Could The Federal Shutdown Stifle Holiday Spending?

Written by Greg Petro | Oct 1, 2025

As if the retail industry didn’t have enough to worry about this holiday season, the budget impasse in Congress poses a real threat to the consumer economy if the stalemate drags on more than a few days. 

If you can believe the rhetoric, we may be in for a marathon. But even if it were to end quickly, the constant drumbeat of distressing news leading up to it may already have shaved a few points off consumer readings that were shaky to begin with.

Historically, government shutdowns have been minor events as far as consumer behavior is concerned. There have been 20 such shutdowns over the past half-century, most lasting a week or less. Aside from lost income for federal workers and contractors, they are quickly forgotten. 

The longer ones were more troublesome. One of the longest, in October 2013, took 17 days to resolve. In spite of an economy that was recovering from the Great Recession, growth in real consumer spending took quite a hit, slowing from 4.1% in the third quarter to 2.6% in the fourth, according to data from the Bureau of Economic Analysis (BEA).  

The longest shutdown in U.S. history was 35 days, beginning just after Christmas 2018 and lasting into January, during another period of relative economic health. The widely-followed University of Michigan Consumer Sentiment reading in January 2019 plunged by seven points from a fourteen-year high of 98.3 the month before. Real consumer spending slowed from a 2.5% growth rate in the fourth quarter of 2018 to a 0.9% growth rate in the first quarter of 2019.

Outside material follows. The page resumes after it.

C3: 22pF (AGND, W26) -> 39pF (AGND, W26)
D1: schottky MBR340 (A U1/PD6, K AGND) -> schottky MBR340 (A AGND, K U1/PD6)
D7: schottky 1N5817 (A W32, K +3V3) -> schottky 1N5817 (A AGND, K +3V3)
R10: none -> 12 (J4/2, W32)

It would be a mistake to blame budget gridlocks for all of the decelerations that took place during previous episodes. What makes this time different is that the shutdown comes at a precarious moment, near the end of a year of financial turmoil that has left consumers weary and cautious.

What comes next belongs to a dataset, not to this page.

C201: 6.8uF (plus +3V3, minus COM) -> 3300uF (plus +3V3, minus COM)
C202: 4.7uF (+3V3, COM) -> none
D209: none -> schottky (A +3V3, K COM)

A recent pre-shutdown survey by accounting giant PricewaterhouseCoopers (PwC) found that shoppers plan to cut their seasonal spending this year by an average of 5%, “the first notable drop since 2020,” according to emarketer.com

Meanwhile, consumer sentiment and confidence are in the tank. The University of Michigan reading bottomed in April at 52.2 and the most recent reading—September—was not much better at 55.1, worse than during the Great Recession in 2008. 

Similarly, The Conference Board reported in September that its Consumer Confidence Index had notched its largest decline in a year and that since February its Expectations Index—based on consumers’ short-term outlook for income, business, and labor market conditions—has been below the threshold that typically signals a developing recession.

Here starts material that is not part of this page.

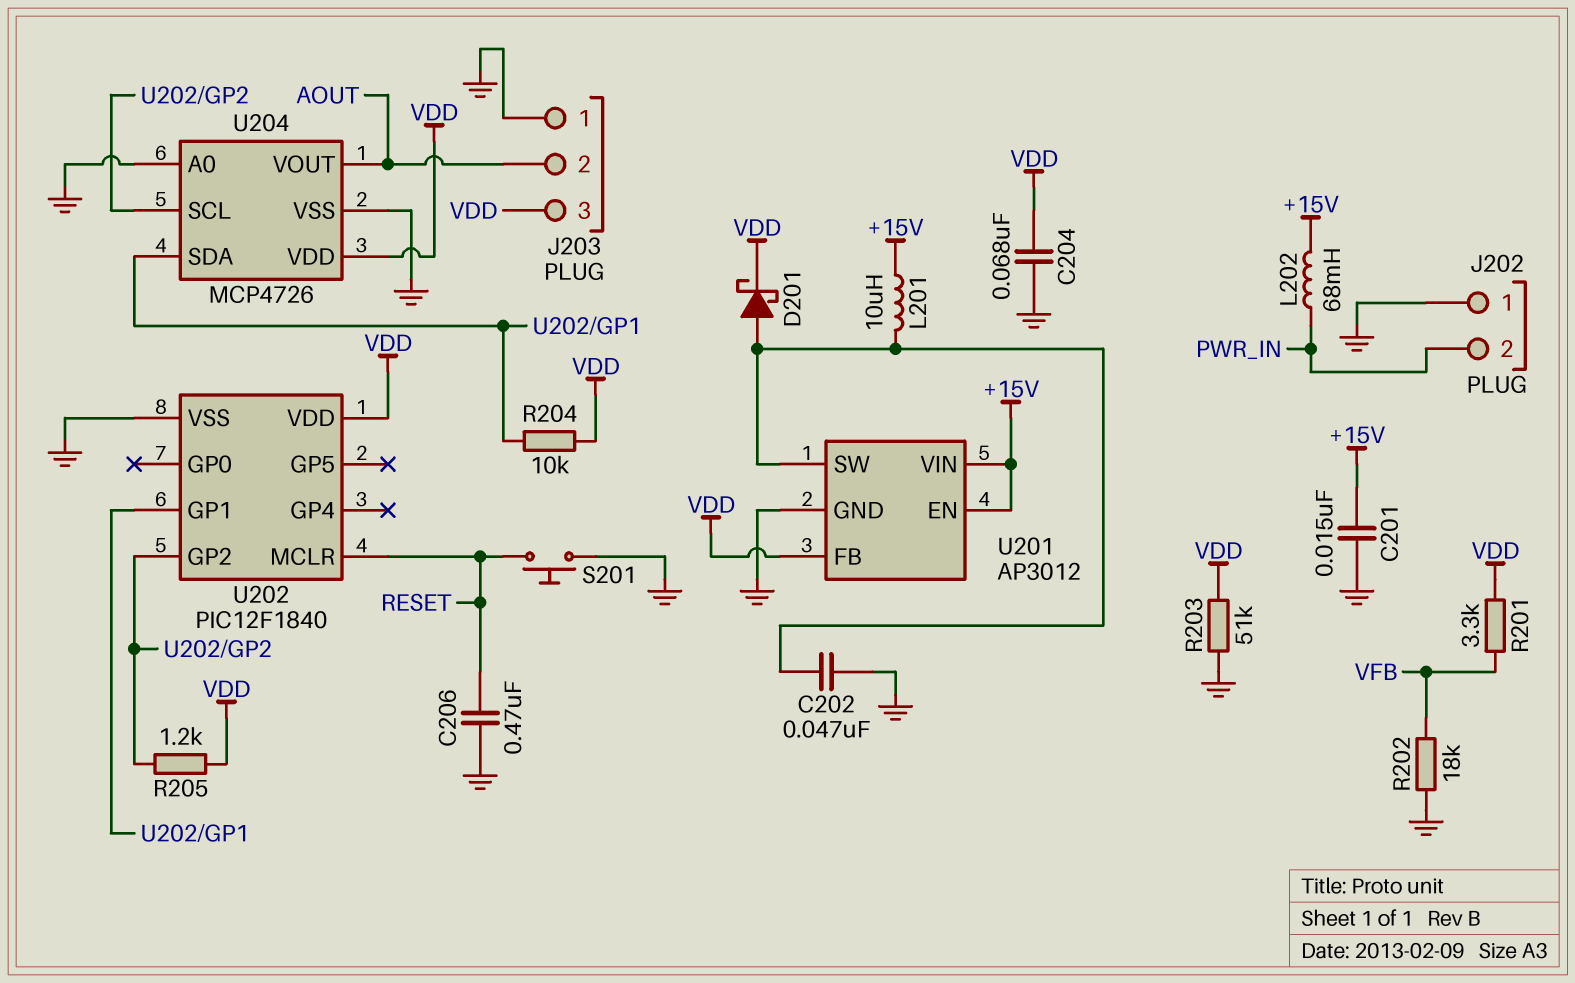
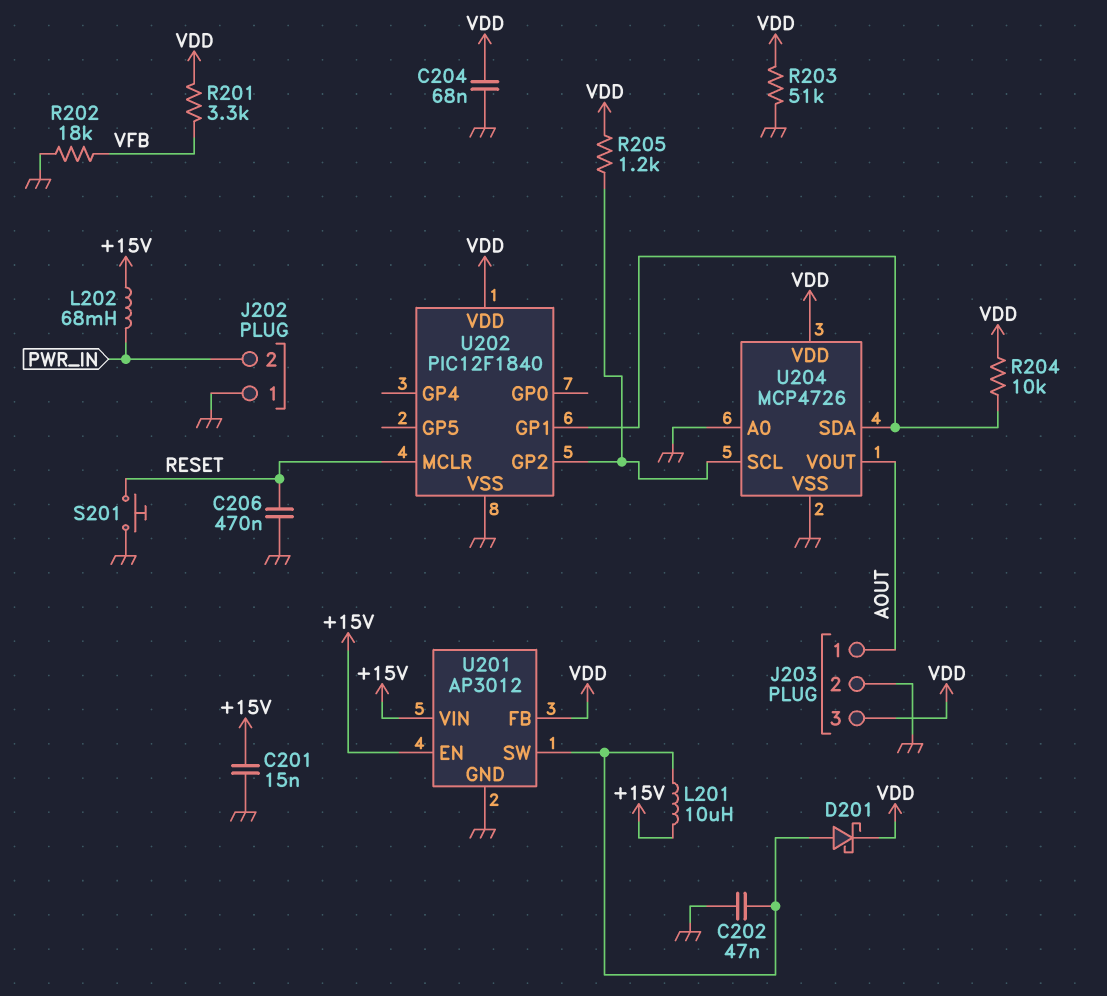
J203 pin 1: GND -> AOUT
J203 pin 2: AOUT -> GND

In spite of all this doom and gloom, the S&P 500 stock index is now double what it was in September 2020, and consumers have continued to spend as seen in recent quarterly reports.

Over the past five years, Federal Reserve data show Personal Consumption Expenditures have risen by 45%.

It would be all too easy to say that we are headed into a recession and that we are about to have the economy take a nosedive, but my question is, what are the odds you’re right?